GOAL OF THE EXERCISE ::
Copy the text read from every one of the records below, line for line and unchanged. Leave the pictures out of your answer.
○ ○ ○ ○ ○
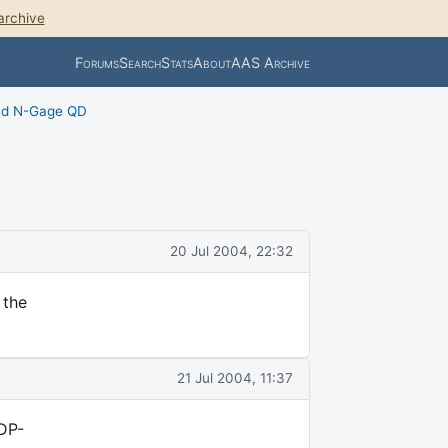
archive
Forums
Search
Stats
About
AAS Archive
nd N-Gage QD
20 Jul 2004, 22:32
 the
21 Jul 2004, 11:37
IDP-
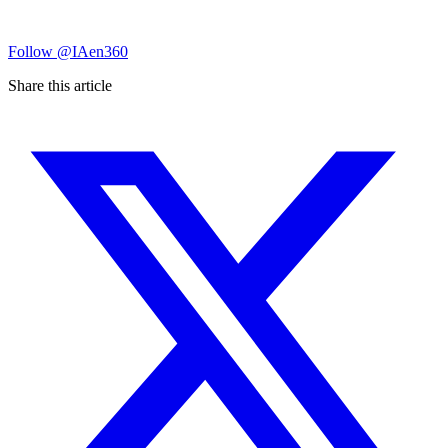
Follow
@IAen360
Share this article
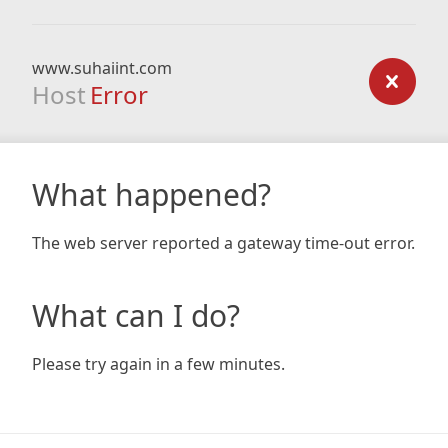
www.suhaiint.com
Host
Error
What happened?
The web server reported a gateway time-out error.
What can I do?
Please try again in a few minutes.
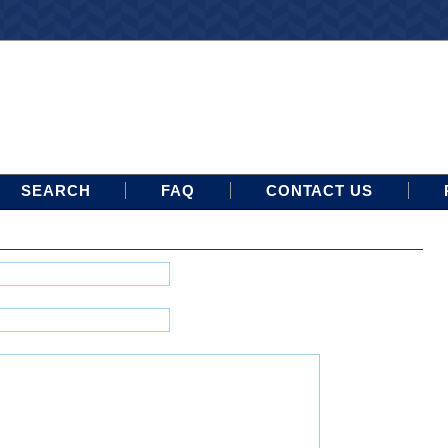
SEARCH
FAQ
CONTACT US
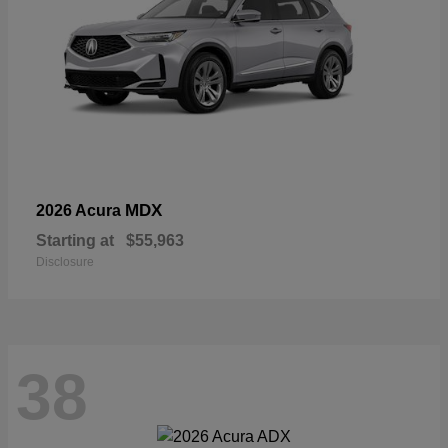
MDX
2026 Acura
Starting at
$55,963
Disclosure
38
○ ○ ○ ○ ○
REPLY ::
archive
Forums
Search
Stats
About
AAS Archive
nd N-Gage QD
20 Jul 2004, 22:32
 the
21 Jul 2004, 11:37
IDP-
Follow
@IAen360
Share this article
www.suhaiint.com
Host
Error
What happened?
The web server reported a gateway time-out error.
What can I do?
Please try again in a few minutes.
SEARCH
FAQ
CONTACT US
MDX
2026 Acura
Starting at
$55,963
Disclosure
38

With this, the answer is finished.